The evening before the March for Life, some of the teens who were gathered on the campus of The Catholic University of America to attend the all-night life vigil spoke to CNS about the importance of the events marking the Roe anniversary.

"It is a terrible sin," Charity Jamison said about abortion. The 15-year-old was with a group from St. Edmund Campion Academy in Cincinnati. "For me, it is terrible to think of all the friends who weren't born because of abortion."

"We are here to protest against stuff we know is wrong," said her schoolmate Naomi Fredette,16.

"We can't kill innocent children. I have seven siblings and I can't imagine not having them or not wanting them," she continued. "It's important that we pray about it. The experience is spiritually strengthening, and a big group allows your voice to be heard."
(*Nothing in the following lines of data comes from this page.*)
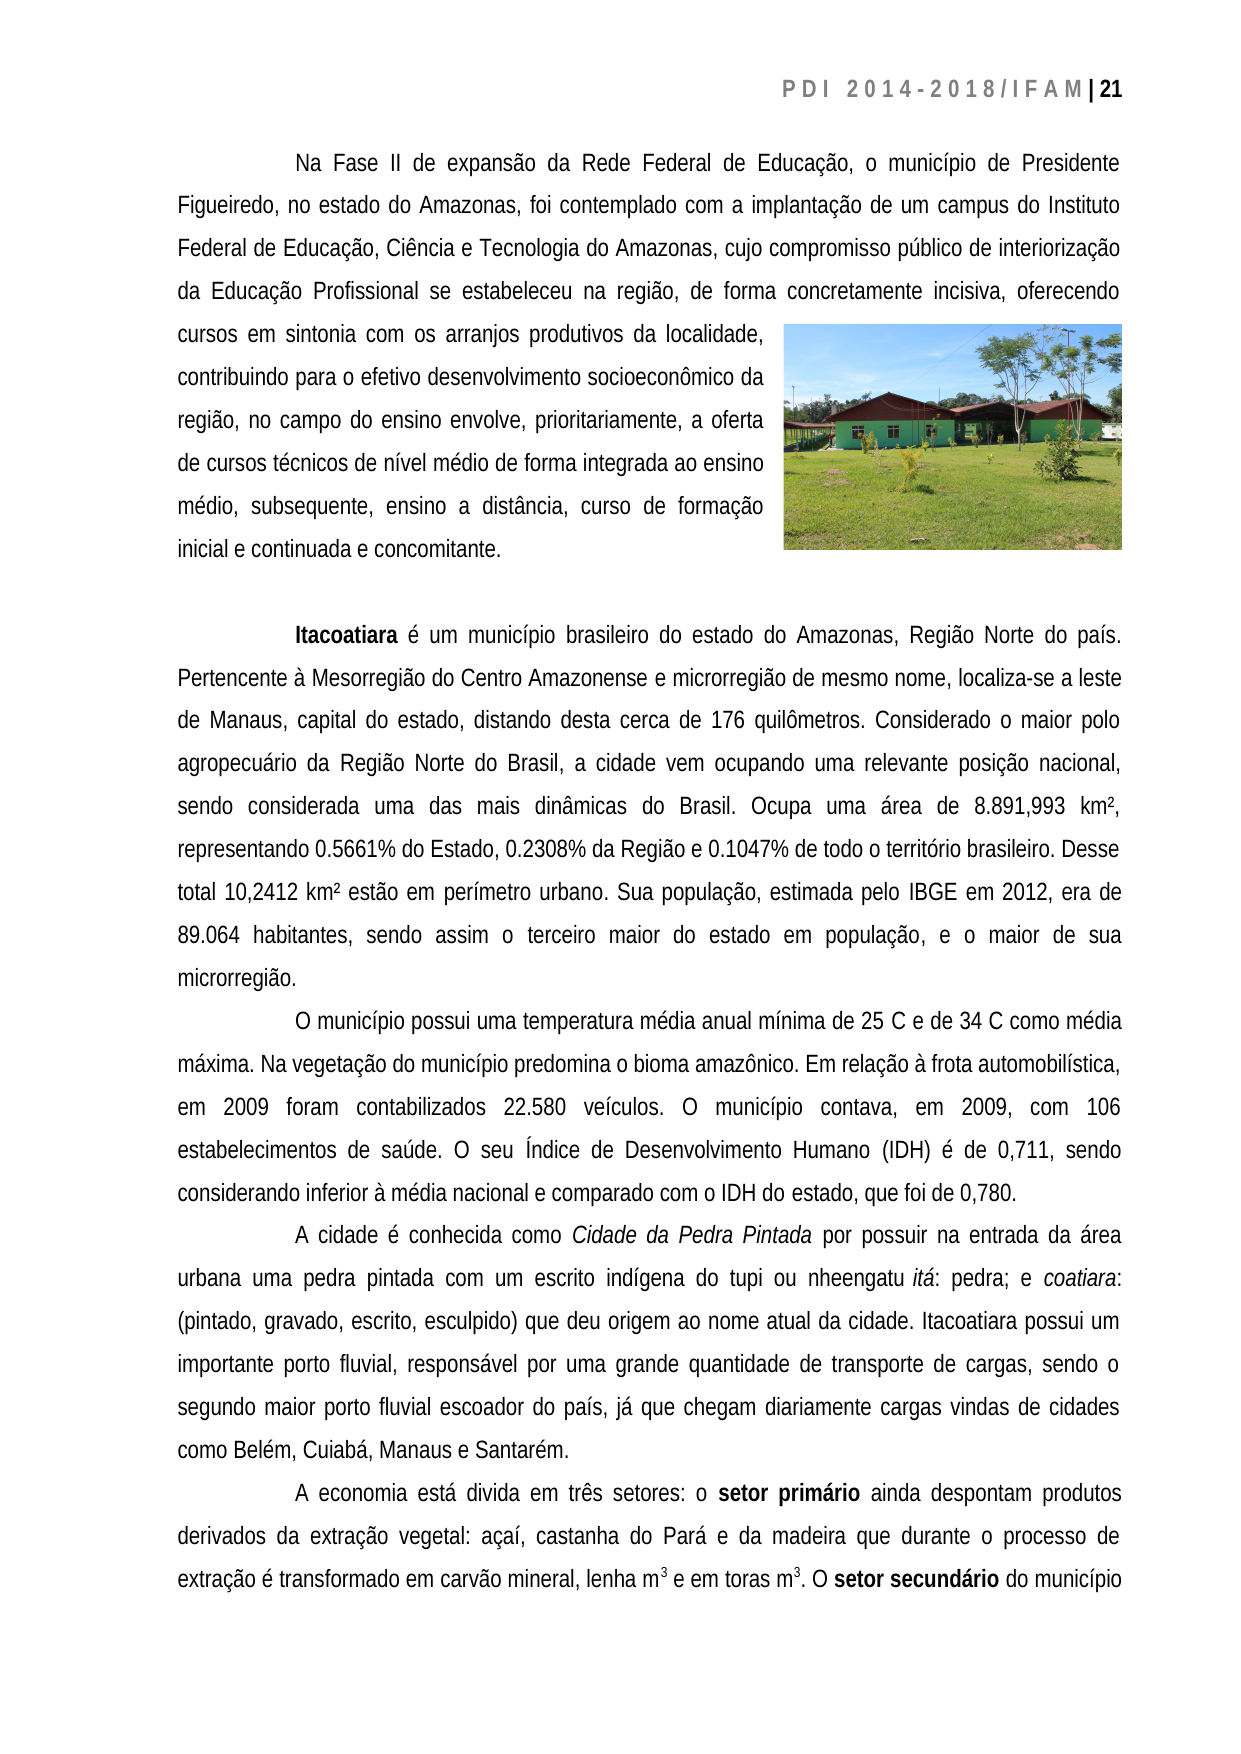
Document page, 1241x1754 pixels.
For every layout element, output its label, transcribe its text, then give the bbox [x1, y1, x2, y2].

text O município possui uma temperatura média anual mínima de 25 C e de 34 C como média máxima. Na vegetação do município predomina o bioma amazônico. Em relação à frota automobilística, em 2009 foram contabilizados 22.580 veículos. O município contava, em 2009, com 106 estabelecimentos de saúde. O seu Índice de Desenvolvimento Humano (IDH) é de 0,711, sendo considerando inferior à média nacional e comparado com o IDH do estado, que foi de 0,780. [177, 1006, 1122, 1206]
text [177, 1478, 1122, 1592]
picture [783, 324, 1122, 550]
text Itacoatiara é um município brasileiro do estado do Amazonas, Região Norte do país. Pertencente à Mesorregião do Centro Amazonense e microrregião de mesmo nome, localiza-se a leste de Manaus, capital do estado, distando desta cerca de 176 quilômetros. Considerado o maior polo agropecuário da Região Norte do Brasil, a cidade vem ocupando uma relevante posição nacional, sendo considerada uma das mais dinâmicas do Brasil. Ocupa uma área de 8.891,993 km², representando 0.5661% do Estado, 0.2308% da Região e 0.1047% de todo o território brasileiro. Desse total 10,2412 km² estão em perímetro urbano. Sua população, estimada pelo IBGE em 2012, era de 89.064 habitantes, sendo assim o terceiro maior do estado em população, e o maior de sua microrregião. [177, 620, 1122, 992]
text Na Fase II de expansão da Rede Federal de Educação, o município de Presidente Figueiredo, no estado do Amazonas, foi contemplado com a implantação de um campus do Instituto Federal de Educação, Ciência e Tecnologia do Amazonas, cujo compromisso público de interiorização da Educação Profissional se estabeleceu na região, de forma concretamente incisiva, oferecendo cursos em sintonia com os arranjos produtivos da localidade, contribuindo para o efetivo desenvolvimento socioeconômico da região, no campo do ensino envolve, prioritariamente, a oferta de cursos técnicos de nível médio de forma integrada ao ensino médio, subsequente, ensino a distância, curso de formação inicial e continuada e concomitante. [177, 148, 1122, 562]
text A cidade é conhecida como Cidade da Pedra Pintada por possuir na entrada da área urbana uma pedra pintada com um escrito indígena do tupi ou nheengatu itá: pedra; e coatiara: (pintado, gravado, escrito, esculpido) que deu origem ao nome atual da cidade. Itacoatiara possui um importante porto fluvial, responsável por uma grande quantidade de transporte de cargas, sendo o segundo maior porto fluvial escoador do país, já que chegam diariamente cargas vindas de cidades como Belém, Cuiabá, Manaus e Santarém. [177, 1221, 1122, 1464]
Fredette believes in the power that comes with numbers, not only strengthening an individual's spiritually but also sending a message that can change minds.
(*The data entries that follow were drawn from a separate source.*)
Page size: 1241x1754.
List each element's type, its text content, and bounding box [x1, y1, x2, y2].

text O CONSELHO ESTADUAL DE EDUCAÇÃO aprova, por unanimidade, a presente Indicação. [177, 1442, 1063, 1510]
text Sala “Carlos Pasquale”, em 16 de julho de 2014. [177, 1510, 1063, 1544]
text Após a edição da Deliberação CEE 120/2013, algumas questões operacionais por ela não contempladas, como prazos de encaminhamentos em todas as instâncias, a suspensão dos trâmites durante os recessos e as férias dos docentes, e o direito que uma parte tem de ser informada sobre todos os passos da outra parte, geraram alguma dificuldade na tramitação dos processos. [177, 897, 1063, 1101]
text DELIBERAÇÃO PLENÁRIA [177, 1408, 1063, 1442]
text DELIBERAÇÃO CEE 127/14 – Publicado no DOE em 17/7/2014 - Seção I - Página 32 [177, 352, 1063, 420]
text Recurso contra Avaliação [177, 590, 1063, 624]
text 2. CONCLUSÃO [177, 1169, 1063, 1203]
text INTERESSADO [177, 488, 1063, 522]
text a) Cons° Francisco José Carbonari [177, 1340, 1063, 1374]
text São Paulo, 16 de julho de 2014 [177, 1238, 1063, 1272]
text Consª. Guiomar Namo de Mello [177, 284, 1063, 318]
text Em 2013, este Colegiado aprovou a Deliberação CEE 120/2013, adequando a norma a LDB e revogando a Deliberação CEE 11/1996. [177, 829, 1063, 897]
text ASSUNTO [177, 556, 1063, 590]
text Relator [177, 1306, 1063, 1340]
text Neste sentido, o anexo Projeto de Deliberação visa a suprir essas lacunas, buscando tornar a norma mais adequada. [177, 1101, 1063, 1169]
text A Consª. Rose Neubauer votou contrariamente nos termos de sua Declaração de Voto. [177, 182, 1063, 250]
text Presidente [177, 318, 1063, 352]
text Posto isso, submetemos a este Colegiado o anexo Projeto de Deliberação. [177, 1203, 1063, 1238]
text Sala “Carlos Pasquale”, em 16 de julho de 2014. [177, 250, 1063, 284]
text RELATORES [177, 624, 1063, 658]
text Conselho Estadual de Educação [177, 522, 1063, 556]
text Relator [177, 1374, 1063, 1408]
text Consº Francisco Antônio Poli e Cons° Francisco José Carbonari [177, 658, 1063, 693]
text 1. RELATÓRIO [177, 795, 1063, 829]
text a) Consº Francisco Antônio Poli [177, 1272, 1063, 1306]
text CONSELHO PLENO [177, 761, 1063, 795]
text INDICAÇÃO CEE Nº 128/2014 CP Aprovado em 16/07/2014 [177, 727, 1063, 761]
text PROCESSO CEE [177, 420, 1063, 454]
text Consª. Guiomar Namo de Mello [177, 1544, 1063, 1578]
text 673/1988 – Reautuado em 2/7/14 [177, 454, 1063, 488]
"What can you do?" asked Jenifer Readnour,18, of Kentucky. "You can pray or volunteer at pregnancy help centers. But the march is also good because it allows us to gather together and be heard."
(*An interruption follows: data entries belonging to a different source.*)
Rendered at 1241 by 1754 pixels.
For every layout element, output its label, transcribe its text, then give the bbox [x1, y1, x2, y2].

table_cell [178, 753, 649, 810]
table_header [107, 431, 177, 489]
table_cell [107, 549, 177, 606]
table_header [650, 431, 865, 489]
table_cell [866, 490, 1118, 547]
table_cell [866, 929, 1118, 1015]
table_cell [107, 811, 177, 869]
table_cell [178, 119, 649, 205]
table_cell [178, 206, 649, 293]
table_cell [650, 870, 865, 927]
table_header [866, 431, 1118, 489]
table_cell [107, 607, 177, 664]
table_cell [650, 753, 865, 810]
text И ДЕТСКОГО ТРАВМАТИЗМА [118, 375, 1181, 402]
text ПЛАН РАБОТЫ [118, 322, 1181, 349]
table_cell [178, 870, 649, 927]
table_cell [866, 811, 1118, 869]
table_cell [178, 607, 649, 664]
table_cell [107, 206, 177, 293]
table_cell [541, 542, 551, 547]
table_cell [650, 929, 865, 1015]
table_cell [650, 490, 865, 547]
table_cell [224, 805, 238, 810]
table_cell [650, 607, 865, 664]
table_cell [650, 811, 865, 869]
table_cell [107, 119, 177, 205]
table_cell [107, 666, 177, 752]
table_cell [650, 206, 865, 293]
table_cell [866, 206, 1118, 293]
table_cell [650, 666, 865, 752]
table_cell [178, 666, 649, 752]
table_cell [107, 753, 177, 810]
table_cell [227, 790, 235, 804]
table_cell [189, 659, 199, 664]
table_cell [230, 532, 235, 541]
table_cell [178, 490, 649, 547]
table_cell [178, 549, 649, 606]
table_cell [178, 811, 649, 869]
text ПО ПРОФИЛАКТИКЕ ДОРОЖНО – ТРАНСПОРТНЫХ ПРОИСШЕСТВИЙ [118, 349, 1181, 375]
Joe Finke, 17, who also was from Kentucky, said he participates with his friends but that he would protest even if he were the only one. "Some come here because they 'have to' or because their friends are here. Those reasons help, but I would come here no matter what," said Joe Finke, 17, of Kentucky

He added: "I think the march is also good because it has started to make people see how many are pro-life and not pro-choice."

Early in the morning on the day of the march and rally, on the other side of the Capitol, volunteers in the parish hall at St. Peter's on Capitol Hill began their day at 4 a.m., preparing a warm welcome for pro-life marchers who came by bus overnight. By day's end, they expected to have handed out 175 dozen doughnuts, served gallons of hot coffee and hot water for tea and hot chocolate, and given out numerous small containers of juice.

Chartered buses started arriving around 4:30 a.m. Pro-lifers came in waves throughout the morning and then headed down to the Mall. St. Peter's also offered four Masses before noon.

Why do it? "Because the parish is always pro-life" and shows solidarity with the marchers, said volunteer Dr. Anthony Martinez, a physician who just returned from a volunteer medical mission to Haiti. He said he has seen the enthusiasm for the pro-life cause build "like a crescendo" over the years, especially among young people.

But laws on abortion won't turn around "until the powers that be, the leaders of this country make logical decisions," Martinez said, adding, "I believe in my heart it (Roe) will be overturned." And prayer is the key." Just like when he was a child, he recalled, and Catholics prayed for "for the conversion of Russia. It happened."

"It's a full expression of our faith," said coordinator Suzanne O'Connor about the parish's support for the pro-life marchers. She said the parish has provided hospitality since the first anniversary of Roe. But, she noted, it doesn't happen without dozens of volunteers working throughout the day and helping with preparations in the days before.

Hours before March for Life participants arrived at the Supreme Court after the rally on the Mall, a woman walked back and forth in front of the court with her sign: "Choose Life: End the Death Penalty." She declined to give her name to CNS but said she was a Catholic from Maryland who spends each Monday morning in front of the court as her way to draw attention to the issue.

"All life is sacred," she said, and the death penalty "harms us all."
Contributing to this story was Becket Adams.